Mercury is the only common metal which is liquid at ordinary temperatures. It can be used to make thermometers, barometers and other scientific instruments. It is also a very good conductor of electricity. Mercury that is released into the environment will remain there indefinitely. Because of its high density it is used in barometers and manometers. The form that mercury exists in (organic or inorganic) may change with time. Some or all of released organic mercury will slowly decompose to become inorganic mercury. Some portion of released inorganic mercury will be slowly transformed into organic mercury by bacteria in soil or water.
Mercury is not flammable and does not have an odor. Some mercury salts and organic compounds are soluble in water, depending on the chemical species. It is moderately active. It does not react with oxygen in the air very readily. It reacts with some acids when they are hot, but not with most cold acids.
Chemical reactions of mercury:
Reaction of mercury with air
Mercury metal reacts in air at about 350°C to form mercury(II) oxide.
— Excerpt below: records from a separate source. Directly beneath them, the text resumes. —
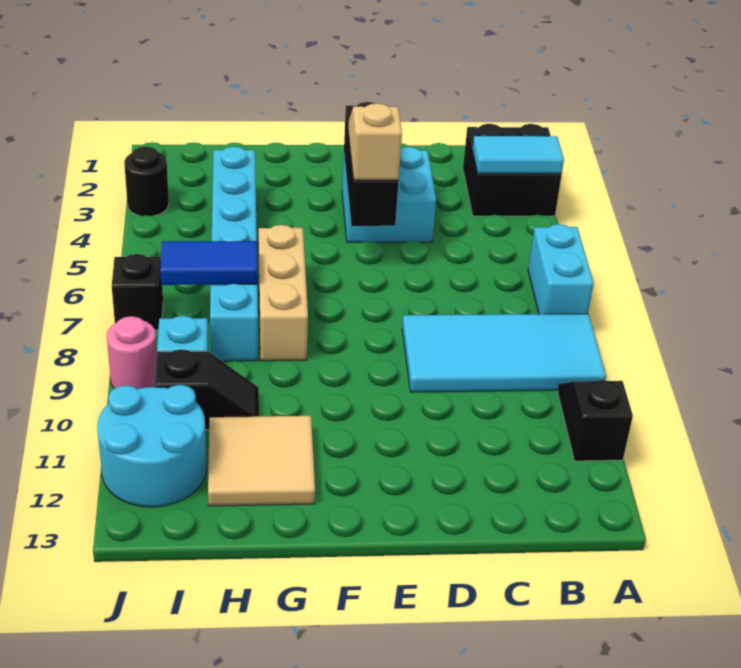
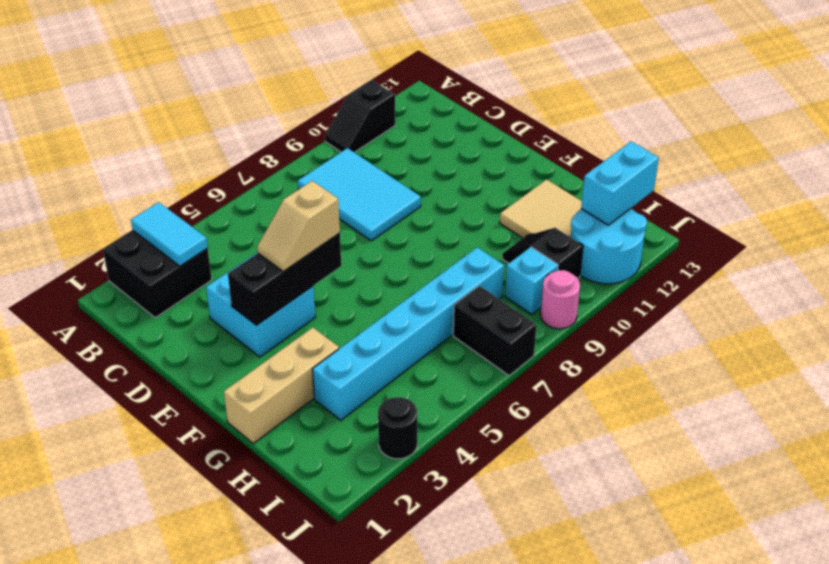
cyan 1x2 brick [528,224,594,314] -> cyan 1x2 brick moved to [581,141,659,225]
cyan 2x4 tile [402,314,606,392] -> cyan 2x3 tile [298,148,421,241]
tan 1x3 brick [259,225,308,361] -> tan 1x3 brick moved to [224,327,339,443]
blue 1x2 tile [160,241,257,285] -> none
black 1x1 brick [112,254,163,330] -> black 1x2 brick [453,286,536,376]

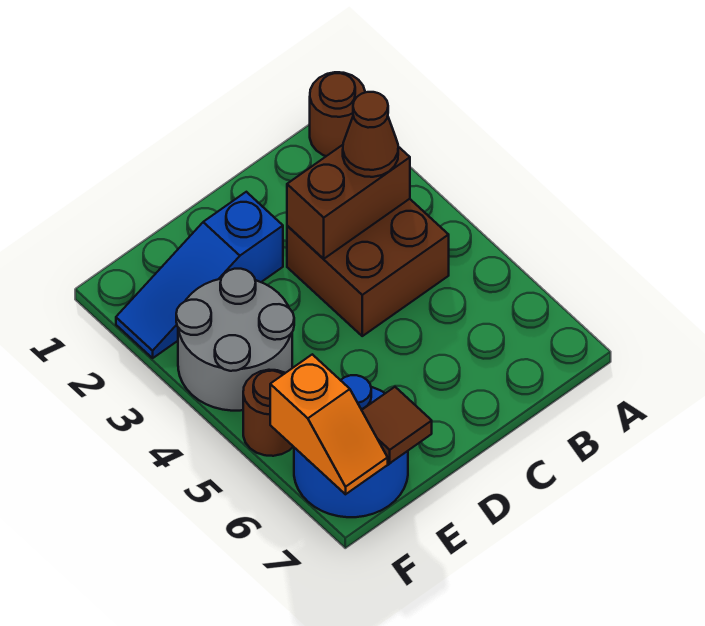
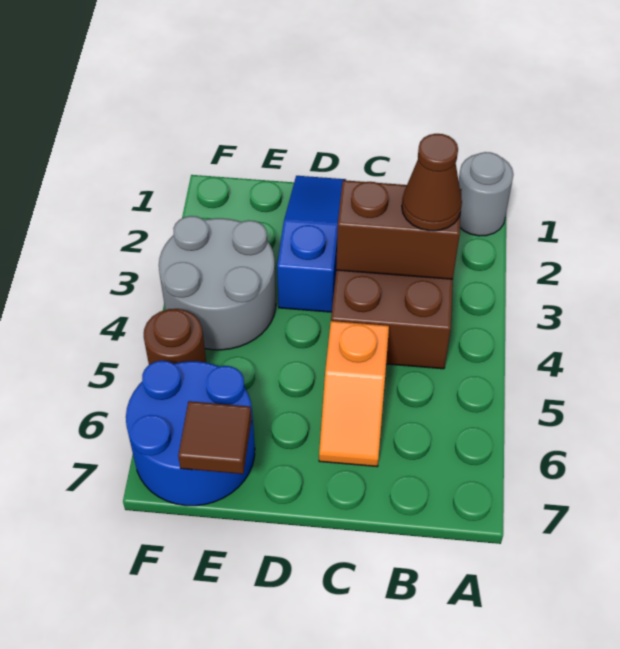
brown 1x1 round brick [310,72,365,156] -> grey 1x1 round brick [459,152,514,236]
blue 1x3 slope [116,192,283,358] -> blue 1x3 slope turned to [277,176,346,312]
orange 1x2 slope [270,354,388,494] -> orange 1x2 slope moved to [319,321,389,466]

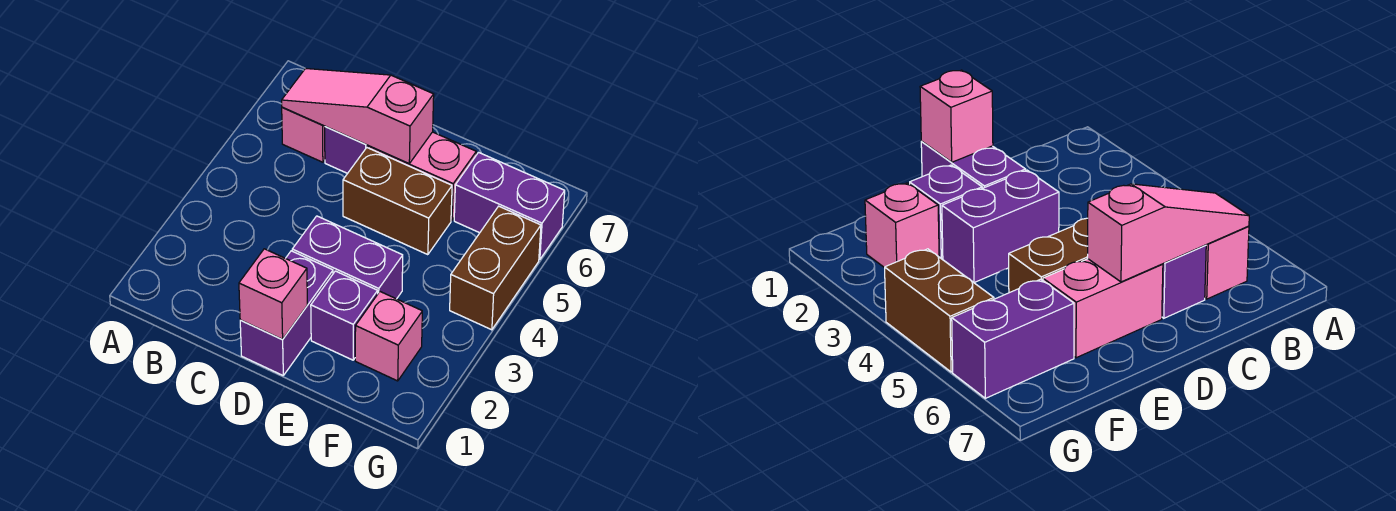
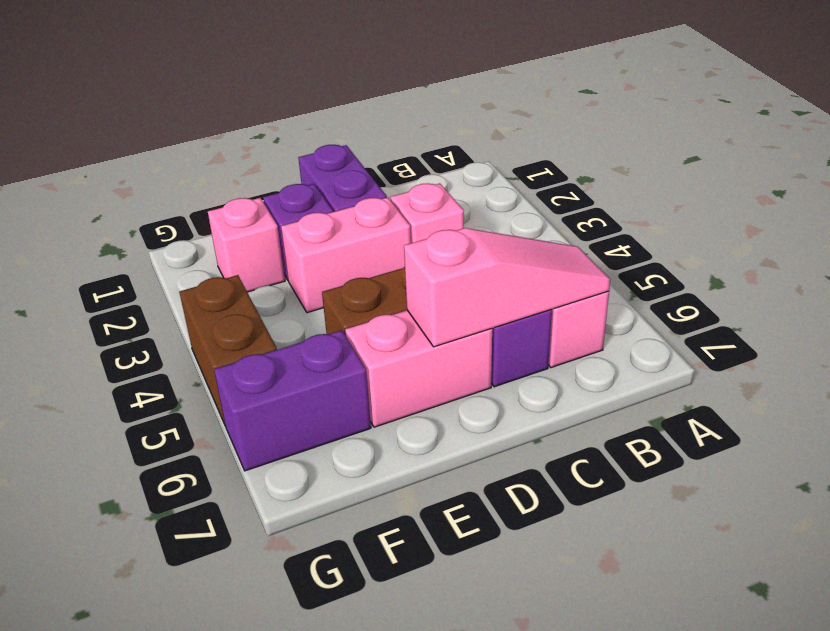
pink 1x1 brick [239,249,307,340] -> pink 1x1 brick moved to [390,183,464,243]
purple 1x2 brick [292,216,403,299] -> pink 1x2 brick [281,197,411,313]

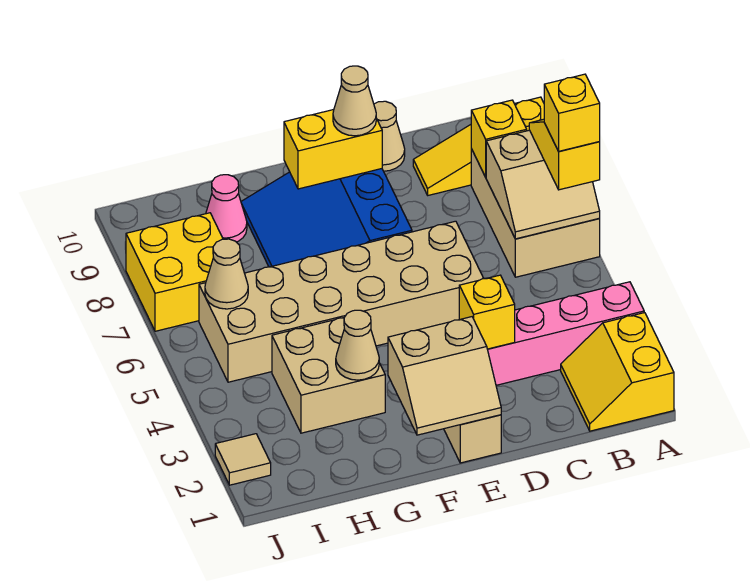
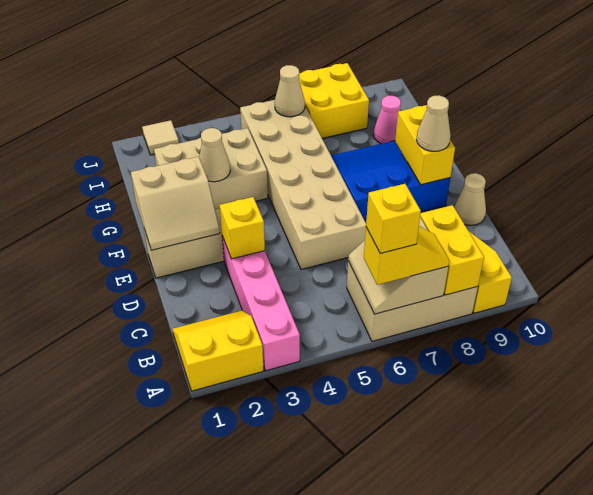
yellow 1x1 brick [471,100,527,177] -> yellow 1x2 brick [420,205,484,295]
tan 2x2 slope [388,317,501,435] -> tan 2x2 slope turned to [131,157,220,250]
tan 2x2 brick [272,318,385,433] -> tan 2x3 brick [154,128,268,209]

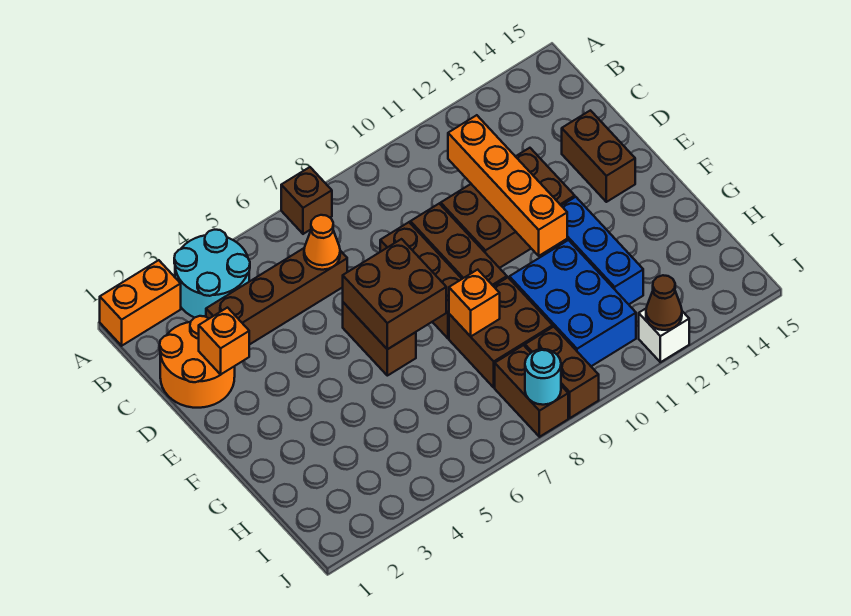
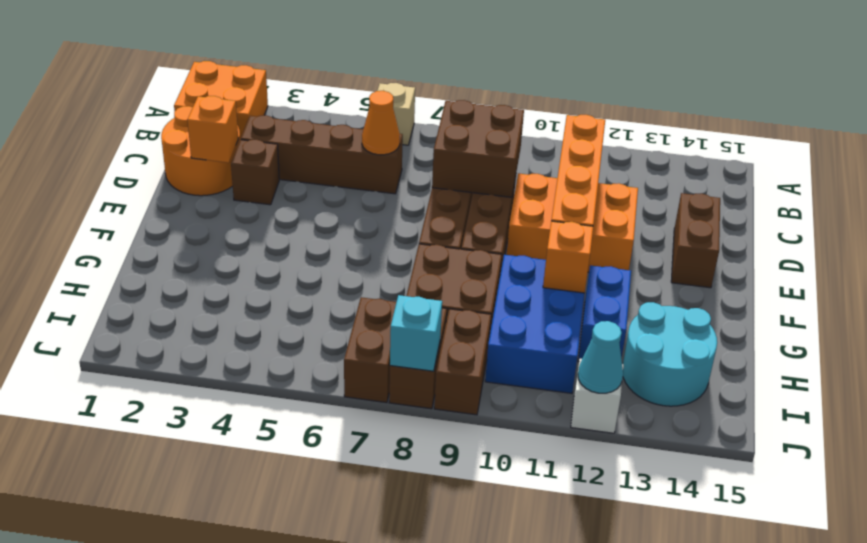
orange 1x2 brick [100,260,181,346] -> orange 2x2 brick [174,61,268,139]
cyan 2x2 round brick [174,230,250,318] -> cyan 2x2 round brick moved to [623,302,717,406]
none -> tan 1x1 brick [377,83,415,145]
brown 1x1 brick [281,167,332,234] -> brown 1x1 brick moved to [231,140,279,205]
brown 2x3 brick [441,148,575,268] -> orange 2x3 brick [507,173,638,272]
brown 1x2 brick [343,302,416,376] -> brown 1x2 brick moved to [344,297,396,403]
brown 2x2 brick [343,239,446,349] -> brown 2x2 brick moved to [432,100,524,197]
blue 1x3 brick [553,197,643,304] -> blue 1x2 brick [578,266,631,362]
orange 1x1 brick [449,270,500,336] -> orange 1x1 brick moved to [543,221,593,293]
cyan 1x1 round brick [525,349,561,405] -> cyan 1x1 brick [390,295,442,371]
brown 1x1 cone [646,275,682,330] -> cyan 1x1 cone [578,321,623,393]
2Hg(s) + O2(g) → 2HgO(s) [red]
Reaction of mercury with water
Mercury does not react with water under normal conditions.
Reaction of mercury with the halogens
Mercury metal reacts with fluorine, F2, chlorine, Cl2, bromine, Br2, or iodine, I2, to form the dihalides mercury(II) fluoride, HgF2, mercury(II) chloride, HgCl2, mercury(II) bromide, HgBr2, or mercury(II) iodide, HgI2, respectively.
Hg(l) + F2(g) → HgF2(s) [white]
Hg(l) + Cl2(g) → HgCl2(s) [white]
Hg(l) + Br2(l) → HgBr2(s) [white]
Hg(l) + I2(s) → HgI2(s) [red]
Reaction of mercury with acids
Mercury does not react with non-oxidizing acids but does react with concentrated nitric acid, HNO3, or concentrated sulphuric acid, H2SO4, to form mercury(II) compounds together with nitrogen or sulphur oxides.
Mercury dissolves slowly in dilute nitric acid to form mercury(I) nitrate, mercurous nitrate, Hg2(NO3)2.
Reaction of mercury with bases
Mercury does not react with alkalis under normal conditions
- Mercuric arsenate (HgHAsO4): waterproofing paints
- Mercuric benzoate (Hg(C7G5O2)2): medicine; used to treat syphilis
- Mercuric chloride, or mercury bichloride, or corrosive sublimate (HgCl2): disinfectant, tanning of leather, spray for potato seedlings (to protect from disease), insecticide, preservation of wood, embalming fluid, textile printing, and engraving
- Mercuric cyanide (Hg(CN)2): germicidal soaps (soaps that kill germs), photography
- Mercuric oxide (HgO): red or yellow pigment in paints, disinfectant, fungicide (to kill fungi), perfumes and cosmetics
- Mercuric sulfide (HgS): red or black pigment in paints
- Mercurous Mercurous chromate (Hg2CrO4): green pigment in paints
- Mercurous iodide (Hg2I2): kills bacteria on the skin.